I really hate attaching to jobs. This comand was designed to run jobs after you attached to them. Now they require it to get link names and most of the SDK routines require attaching first. I think this is dumb. If all I want is information then do not give me a job handle so I can run it as well. If my routines break next release then in a few days they will be fixed and I will post the solutions. Most of my customers and friends know I am that way. They cound on it. Even customers which treated me poorly can count on me giving them answers long after they quit paying me. I do what I believe is correct no matter how others may treat me. Life is easier that way. Do the generous thing. Freely give and freely you will receive. I like free especially when it comes to wisdom.

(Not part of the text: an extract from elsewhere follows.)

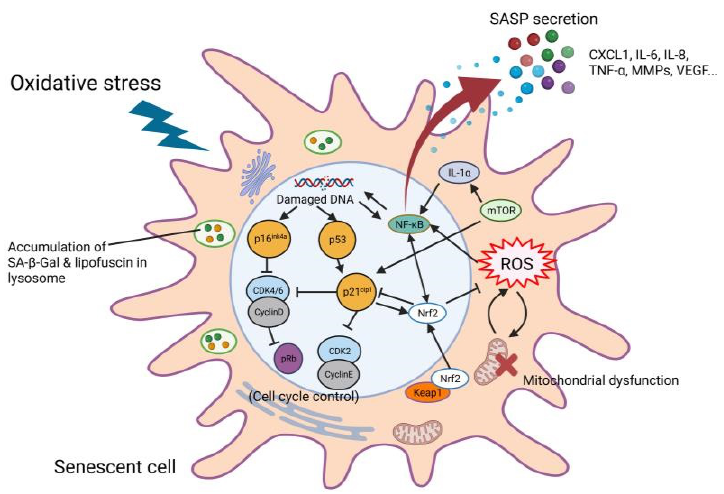
Figure 2. Schematic representation and molecular signaling network of a senescent cell. Stressors such as DNA damage, telomere erosion, and oxidative stress trigger cellular senescence by acting on the p16 INk4a /Rb and p53/p21 Cip1 pathway, leading to cell cycle ar- rest. p16 INK4a and p21 Cip1 are cyclin-dependent kinase (CDK) inhibitors. Inhibition of CDK arrests cell cycle progression from the G 1 to S phase, preventing DNA replication [61]. They were discovered as tumor suppressors in tumors from various tissues, and loss of p53, p16 INK4a , or p19 ARF leads to the inactivation of cellular senescence and malignant trans- formation [62]. p16 INK4a and p21 Cip1 trigger general aging, cellular senescence, and age-re- lated disorders [63]. p16 INK4a is encoded by CDK inhibitor 2A in the INK4a/ARF locus on chromosome 9p21.3, which also encodes p19 ARF [64]. p16 INK4a binds to CDK4/6 and inhibits CDK4/6-cyclin D complex formation, decelerating the cell cycle by inhibiting S phase by preventing the phosphorylation of hypophosphorylated retinoblastoma protein (Rb) (p16 INK4a /pRb pathway). Via these mechanisms, p16 INK4a suppresses tumor progression, and the loss of p16 INK4a leads to malignancy and/or a higher grade of malignancy [65]. In addition, p16 INK4a is associated with aging, apoptosis, cell invasion, and angiogenesis. p16 INK4a and p19 ARF increase in the aged brain, heart, and lung tissues, implicating p16 INK4a and p19 ARF in physiological aging and the deterioration of organ function with age [66,67]. Moreover, selective elimination of p16 INK4a positive cells extends the lifespan, suppresses tumorigenesis, and prevents age-related disorders including cataract [68]. Therefore, cel- lular senescence associated with the p16 INK4a /Rb pathway is a critical driver of age-related diseases, and therapeutic removal of senescent cells (senolysis) could prevent age-related diseases. p21 Cip1 is a cyclin-dependent kinase inhibitor encoded by CDK inhibitor 1A on chro- mosome 6p21.2 [69]. p21 Cip1 acts downstream of p53 (encoded by TP53). ROS activate the p53/p21 Cip1 pathway by triggering the DNA damage response. Upon DNA damage or en- dogenous/exogenous stressors, p53 is activated and transcriptionally upregulates target genes including p21 Cip1 (p53/p21 Cip1 pathway) [70]. p21 Cip1 binds to CDK2 and CDK4/6, causing cell cycle arrest at the G1 and S phases [71]. p21 Cip1 contributes to DNA repair, the modulation of apoptosis, and transcriptional regulation as well as cell cycle arrest [72]. Senescent cells have increased senescence-associated β -galactosidase (SA β -Gal) ac- tivity. The evaluation of SA β -Gal activity is used to identify senescent cells. Cells with replicative senescence or SIPS show β -galactosidase activity at pH 6.0, whereas normal cells have β -galactosidase activity at pH 4.5 [73].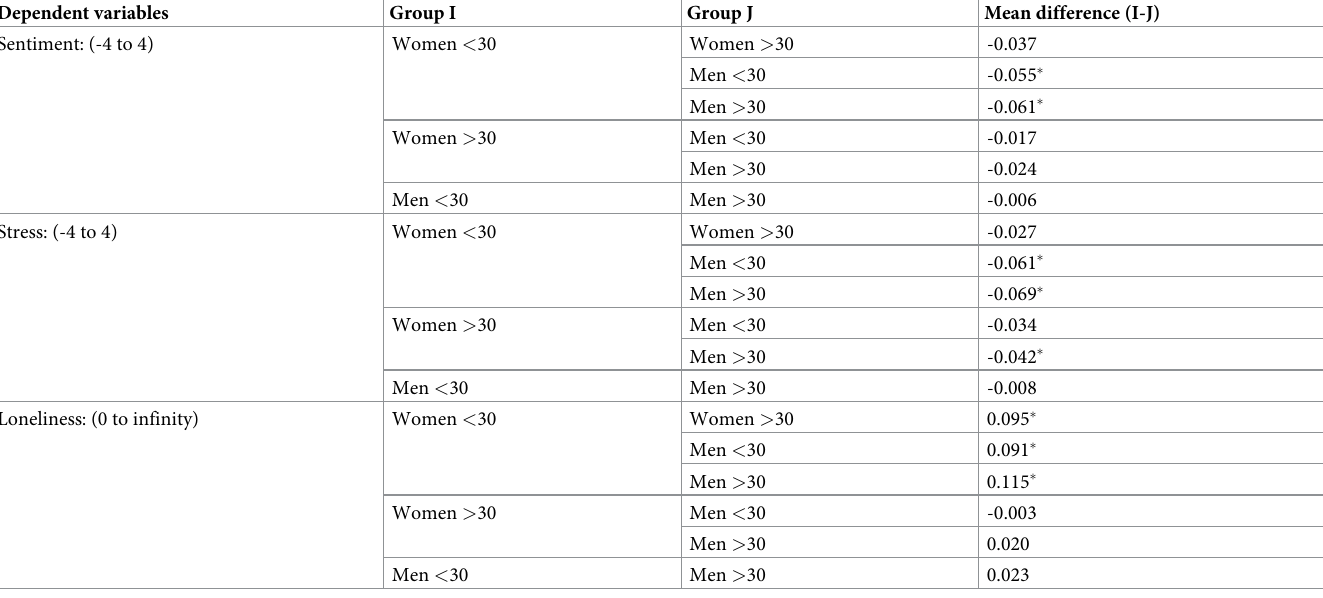
Table 4. Multiple comparisons using Tukey’s HSD post hoc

Posted: Thu Apr 14, 2005 3:03 pm
by ray.wurlod
A job can't attach to itself for the simple reason that it already is attached to itself! You can use DSJ.ME for the job handle argument (always the first argument) in the DSGet... discovery functions.

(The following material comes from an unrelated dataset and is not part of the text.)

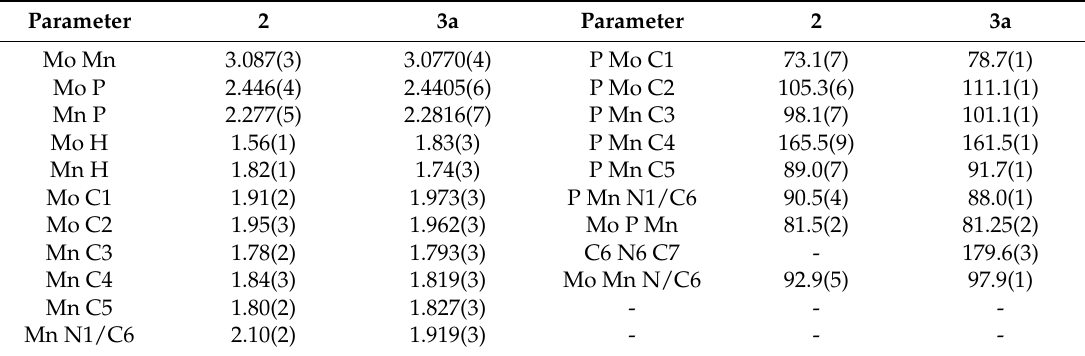
Figure 2. ORTEP drawing (30% probability) of compounds 2 (left) and 3a (right), with aryl rings (except their C 1 atoms) and most H atoms omitted. Table 1. Selected Bond distances (Å ) and Angles ( o ) for Compounds 2 and 3a .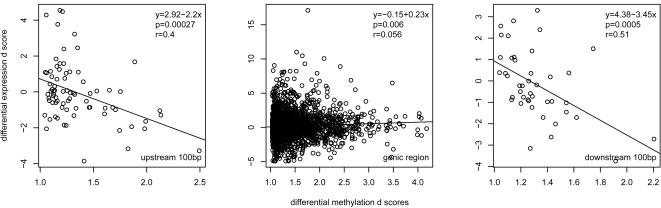
Correlation between CG Methylation Polymorphisms and Differential Gene Expressions.Differential gene expression d scores (y-axis) were linear regressed against d scores of genotype×enzyme effect (x-axis) for features within 100 bp upstream from transcriptional start (left panel), genic region (middle panel) and 100 bp downstream from transcriptional stop (right panel).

The structure of the repository is scheduled to change; in the Hawk release (Sep 2005) if all goes well in beta testing.

Posted: Fri Apr 15, 2005 12:59 am
by ArndW
Ray,

I know about the attaching-to-itself limitation; but wrote some code that would get a list of all parent process (the DS calls don't do that) and inadvertantly issued an DSAttachJob('myjobname'... and it ended up hanging the process in such a way that I had to go through UV to clean up the mess. DS should be more graceful and either add a line of code to return DSJ.ME as the handle or issue an error message. (Took me a whole day to trace the cause of the error, so I feel emotional about this issue!)

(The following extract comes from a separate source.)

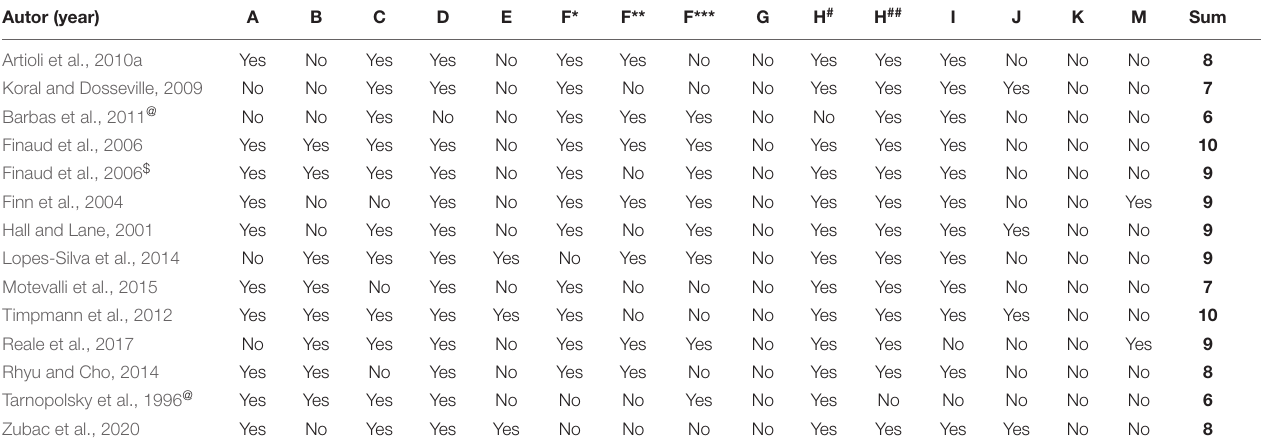
TABLE 1 | Quality analysis results according to TESTEX.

Posted: Fri Apr 15, 2005 2:05 am
by StefL
Actually, one thing that strikes me is that there seems to be no way of getting information about which category (i.e. which folder in the folder structure) a certain job belongs to.
In my present solution I'm using DSGetProjectInfo(DSJ.JOBLIST) and then filter out the relevant jobs to add in the Data Dictionary from the names. It seems however that I'll have to name them according to category if I want to be able to distinguish the categories. Neither DSGetProjectInfo nor DSGetJobInfo seems to have any alternative to get info about the folder structure in the repository.

Posted: Fri Apr 15, 2005 3:20 am
by ArndW
StefL,

the category information doesn't come through the standard calls, as you've discovered. Categories were added sometime in the earlier DS versions (as a result of enhancement requests) and are therefore not really part of the file name (i.e. the same job or routine name cannot exist in multiple categories).

-Arnd.

Posted: Fri Apr 15, 2005 3:24 am
by StefL
Yes I've noticed that a job name has to be unique within the entire repository. Still the Categories information has to be stored somewhere in order for the repository to be presented as it is with the jobs placed in a folder structure. In my case the Category affects one attribute in the Data Dictionary I'm creating.

It's no big deal, I'll just put a reference to the Category in the Description that I'm getting out anyway and then scan it for the substring but I always like to get a full understanding of things...

Posted: Fri Apr 15, 2005 3:35 am
by ArndW
StefL,

the category information doesn't come through the standard calls, as you've discovered. Categories were added sometime in the earlier DS versions (as a result of enhancement requests) and are therefore not really part of the file name (i.e. the same job or routine name cannot exist in multiple categories).

-Arnd.

Posted: Fri Apr 15, 2005 9:57 am
by kduke
There are several posts of routines to get the category. Do a search. Mine is called GetCategory().